Task requirements: Your response should consist of the lines below, printed exactly.

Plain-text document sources
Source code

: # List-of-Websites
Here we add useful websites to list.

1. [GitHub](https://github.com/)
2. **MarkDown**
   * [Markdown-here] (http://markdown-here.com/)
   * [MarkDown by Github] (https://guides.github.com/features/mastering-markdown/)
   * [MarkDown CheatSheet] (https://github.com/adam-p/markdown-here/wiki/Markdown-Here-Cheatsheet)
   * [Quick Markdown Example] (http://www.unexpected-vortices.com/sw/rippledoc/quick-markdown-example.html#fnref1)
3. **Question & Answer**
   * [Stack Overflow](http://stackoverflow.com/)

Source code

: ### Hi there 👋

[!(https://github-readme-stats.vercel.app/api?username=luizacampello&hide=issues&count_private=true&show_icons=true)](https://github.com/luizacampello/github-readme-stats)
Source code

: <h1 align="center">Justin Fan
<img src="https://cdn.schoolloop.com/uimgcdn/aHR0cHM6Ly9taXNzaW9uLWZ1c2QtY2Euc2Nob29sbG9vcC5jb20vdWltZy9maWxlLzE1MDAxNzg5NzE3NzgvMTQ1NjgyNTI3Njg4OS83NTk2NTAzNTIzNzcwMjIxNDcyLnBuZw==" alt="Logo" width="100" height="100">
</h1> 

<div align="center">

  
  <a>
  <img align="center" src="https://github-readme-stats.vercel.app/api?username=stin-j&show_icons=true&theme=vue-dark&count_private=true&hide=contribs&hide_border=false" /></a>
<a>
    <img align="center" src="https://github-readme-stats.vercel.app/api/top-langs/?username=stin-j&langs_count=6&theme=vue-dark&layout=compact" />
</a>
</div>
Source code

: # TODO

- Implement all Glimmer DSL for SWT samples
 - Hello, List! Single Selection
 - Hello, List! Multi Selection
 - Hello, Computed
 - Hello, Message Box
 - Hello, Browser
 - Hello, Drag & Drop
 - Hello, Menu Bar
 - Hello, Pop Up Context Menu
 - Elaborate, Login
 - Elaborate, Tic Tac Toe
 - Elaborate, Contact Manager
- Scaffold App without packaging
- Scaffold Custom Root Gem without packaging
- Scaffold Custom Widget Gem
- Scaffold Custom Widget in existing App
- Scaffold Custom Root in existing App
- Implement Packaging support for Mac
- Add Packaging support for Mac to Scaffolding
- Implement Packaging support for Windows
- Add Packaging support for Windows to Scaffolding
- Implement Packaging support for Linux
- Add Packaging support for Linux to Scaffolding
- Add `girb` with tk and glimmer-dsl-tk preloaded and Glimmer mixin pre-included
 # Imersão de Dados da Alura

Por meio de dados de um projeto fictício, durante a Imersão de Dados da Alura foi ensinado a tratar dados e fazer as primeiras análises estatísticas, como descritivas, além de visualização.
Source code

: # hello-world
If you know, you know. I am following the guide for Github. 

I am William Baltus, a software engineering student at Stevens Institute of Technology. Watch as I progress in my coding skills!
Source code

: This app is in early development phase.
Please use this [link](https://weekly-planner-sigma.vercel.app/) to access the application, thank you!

Answer to the problem:
Source code

: # List-of-Websites
Here we add useful websites to list.

1. [GitHub](https://github.com/)
2. **MarkDown**
   * [Markdown-here] (http://markdown-here.com/)
   * [MarkDown by Github] (https://guides.github.com/features/mastering-markdown/)
   * [MarkDown CheatSheet] (https://github.com/adam-p/markdown-here/wiki/Markdown-Here-Cheatsheet)
   * [Quick Markdown Example] (http://www.unexpected-vortices.com/sw/rippledoc/quick-markdown-example.html#fnref1)
3. **Question & Answer**
   * [Stack Overflow](http://stackoverflow.com/)

Source code

: ### Hi there 👋

[!(https://github-readme-stats.vercel.app/api?username=luizacampello&hide=issues&count_private=true&show_icons=true)](https://github.com/luizacampello/github-readme-stats)
Source code

: <h1 align="center">Justin Fan
<img src="https://cdn.schoolloop.com/uimgcdn/aHR0cHM6Ly9taXNzaW9uLWZ1c2QtY2Euc2Nob29sbG9vcC5jb20vdWltZy9maWxlLzE1MDAxNzg5NzE3NzgvMTQ1NjgyNTI3Njg4OS83NTk2NTAzNTIzNzcwMjIxNDcyLnBuZw==" alt="Logo" width="100" height="100">
</h1> 

<div align="center">

  
  <a>
  <img align="center" src="https://github-readme-stats.vercel.app/api?username=stin-j&show_icons=true&theme=vue-dark&count_private=true&hide=contribs&hide_border=false" /></a>
<a>
    <img align="center" src="https://github-readme-stats.vercel.app/api/top-langs/?username=stin-j&langs_count=6&theme=vue-dark&layout=compact" />
</a>
</div>
Source code

: # TODO

- Implement all Glimmer DSL for SWT samples
 - Hello, List! Single Selection
 - Hello, List! Multi Selection
 - Hello, Computed
 - Hello, Message Box
 - Hello, Browser
 - Hello, Drag & Drop
 - Hello, Menu Bar
 - Hello, Pop Up Context Menu
 - Elaborate, Login
 - Elaborate, Tic Tac Toe
 - Elaborate, Contact Manager
- Scaffold App without packaging
- Scaffold Custom Root Gem without packaging
- Scaffold Custom Widget Gem
- Scaffold Custom Widget in existing App
- Scaffold Custom Root in existing App
- Implement Packaging support for Mac
- Add Packaging support for Mac to Scaffolding
- Implement Packaging support for Windows
- Add Packaging support for Windows to Scaffolding
- Implement Packaging support for Linux
- Add Packaging support for Linux to Scaffolding
- Add `girb` with tk and glimmer-dsl-tk preloaded and Glimmer mixin pre-included
 # Imersão de Dados da Alura

Por meio de dados de um projeto fictício, durante a Imersão de Dados da Alura foi ensinado a tratar dados e fazer as primeiras análises estatísticas, como descritivas, além de visualização.
Source code

: # hello-world
If you know, you know. I am following the guide for Github. 

I am William Baltus, a software engineering student at Stevens Institute of Technology. Watch as I progress in my coding skills!
Source code

: This app is in early development phase.
Please use this [link](https://weekly-planner-sigma.vercel.app/) to access the application, thank you!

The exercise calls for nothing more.